The _Cnn member variable is a reference to a MySQL database resource that is returned upon a successful call to mysql_connect(). Notice that the Connect() method has logic which ensures that if an existing connection has already been made during page execution, then the Connect() method simply returns true.

You may be surprised to find out that, just like Wordpress, the MySQL Forge software creates a database abstraction object upon each call to the MySQL Forge website. The following code is included in all page invocations:

/**
* Fine to establish a global connection
* here, since connect doesn't occur until
* SQL execution.
*/
require_once(DIR_LIB . 'class/SqlConnection.php');
$GLOBALS['Db'] =& new SqlConnection();

The difference is that a connection to the database is not made in the SqlConnection class constructor, so having the object instantiated doesn't consume database resources, unlike the wpdb class. So, if the constructor doesn't call Connect(), then when exactly will mysql_connect() be called? Here, we see the Execute() method of SqlConnection:

    /**
     * Executes the supplied SQL statement and returns
     * the result of the call.
     *
     * @return  bool  
     * @access  public
     * 
     * @param   string  SQL to execute
     */ 
    function Execute( $Sql ) {
       
        /* Auto-connect to database */
        if (! $this->_Cnn) {
            $this->Connect();
        }
       
        if (!$this->_Res = mysql_query($Sql, $this->_Cnn)) {
            trigger_error(get_class($this) .
                          "::Execute() Could not execute: " .
                          mysql_error() .
                          " (SQL: " . $Sql . ")", E_USER_ERROR);
            return false;
        }
        else {
            return true;
        }
    }

In the Execute() method, you can see that if the _Cnn member variable is not set (meaning, a previous connection has not been made to the database), then the SqlConnection connects, otherwise, it simply executes the supplied string against that connection via the mysql_query() function and stores the returned result resource in the _Res member variable for use by other methods in the class.

Other methods of SqlConnection simply wrap the Execute() call and provide result sets in various forms. What this means is that on page evocations to MySQL Forge, unless dynamic data is actually needed, no connections to the database are actually created. Which leads us nicely to the other technique for handling semi-dynamic content web requests: Content Caching.
Content Caching

Caching is perhaps the most fundamental concept discussed in the field of computer sciences when it comes to performance of both hardware and software. A cache, simply defined, is a storage area for data that has been parsed, retrieved, calculated, or otherwise generated in an expensive operation. The cache functions to alleviate the need for various resources to regenerate the cached data upon every request for the data.

Caches exist everywhere in both hardware and software. For instance, on a hardware level, modern CPUs usually have at least two levels of hardware caches (usually called the L1 and L2 caches). These CPU-connected fast-access caches exist so that the CPU does not need to call a kernel-level RAM memory page access call, which is a relatively expensive operation since the speed of access to a RAM page is much slower than the access speed to the locally connected Lx caches. When speaking about caches, it's important to recognize that everything is relative to something else. Accessing a hard disk is much more expensive than accessing a page of RAM, which is much more expensive that accessing a line of bytes stored in the L1 cache. Likewise, in application-specific caches (which we'll be talking about next), the relative cost of accessing cached data is lower than retrieving the same information from the MySQL database.

=====

# [Work instructions]
**1)** Answer these from the article on MySQL Forge and caching:
(a) What does the Connect() method return if a connection has already been made during page execution?
(b) In which member variable does Execute() store the result resource from mysql_query()?
(c) What names are usually given to the two levels of hardware caches in modern CPUs?
**2)** Go on with the article on MySQL Forge and caching from the point where it stops.
The entries that follow have nothing to do with the article on MySQL Forge and caching.

# [Supplied data]
=====

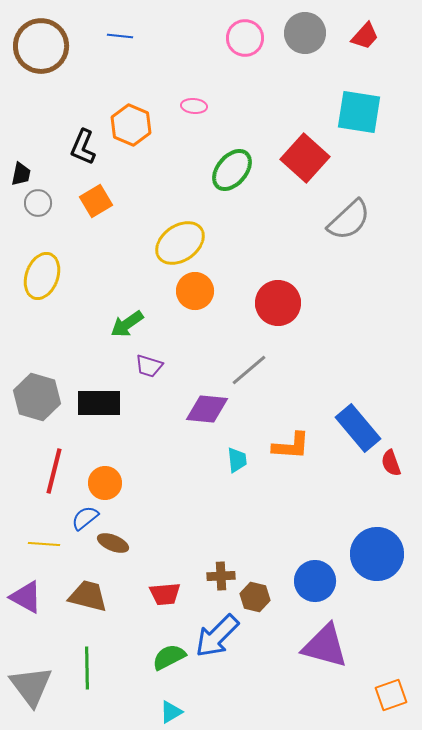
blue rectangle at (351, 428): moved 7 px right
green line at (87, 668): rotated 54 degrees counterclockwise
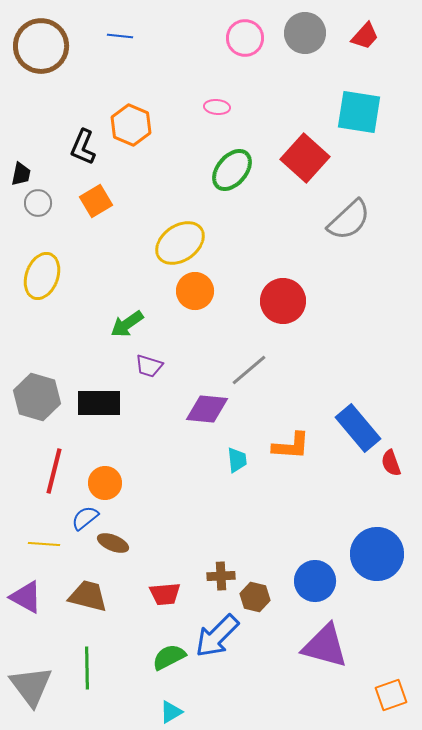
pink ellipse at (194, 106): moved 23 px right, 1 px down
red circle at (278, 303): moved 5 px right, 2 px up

=====

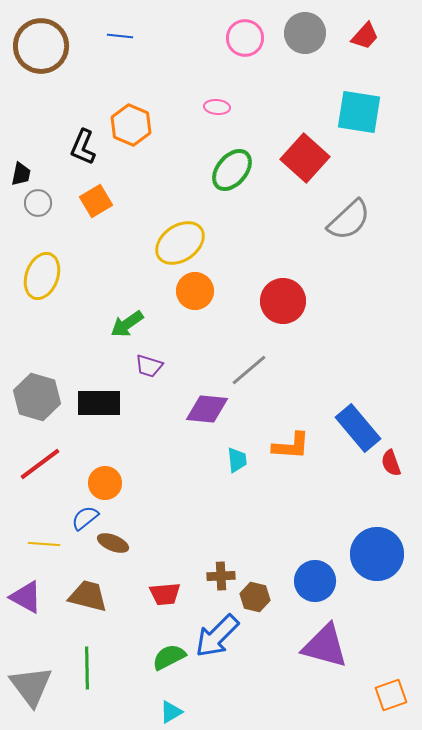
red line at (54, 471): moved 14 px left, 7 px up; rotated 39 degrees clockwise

=====

# [Answers to the exercises]
**1)**
(a) It returns true.
(b) _Res
(c) The L1 and L2 caches.

**2)**
So, let's talk a bit about basic content caching for a PHP web application. Although these examples use PHP, the discussion of application caching applies to all languages. Every web scripting language provides similar functionality to implement caching.

Application content caching occurs when a standard call to the database is replaced with a call to an application content cache. In these examples, we'll implement a simple file-based cache; other solutions are, of course, available, including using memcached or a static content web server proxy to serve web content. Wordpress actually implements its own caching mechanism, called ObjectCache. You can take a look at the implementation in the wp-includes/cache.php. However, this implementation has a couple design limitations that make it unsuitable for a discussion on general caching. It uses a tight coupling with other Wordpress functions and objects, which makes the caching mechanism unfriendly for general re-use.
A Simple File Cache Engine

Before we get into the implementation of the CacheEngine class that MySQL Forge uses, let's first take a look at some code from the /lib/class/ProjectMemberFinder.php class that handles requests to retrieve information about the members involved in a project listed in the MySQL Forge project directory:

    /**
     * Return project members based on project ID value
     *
     * @return  array
     * @param   int     project ID
     */
    function &GetByProjectId($Project) {
   
        /**
         * ProjectMembers don't change that often,
         * so cache the output of these calls.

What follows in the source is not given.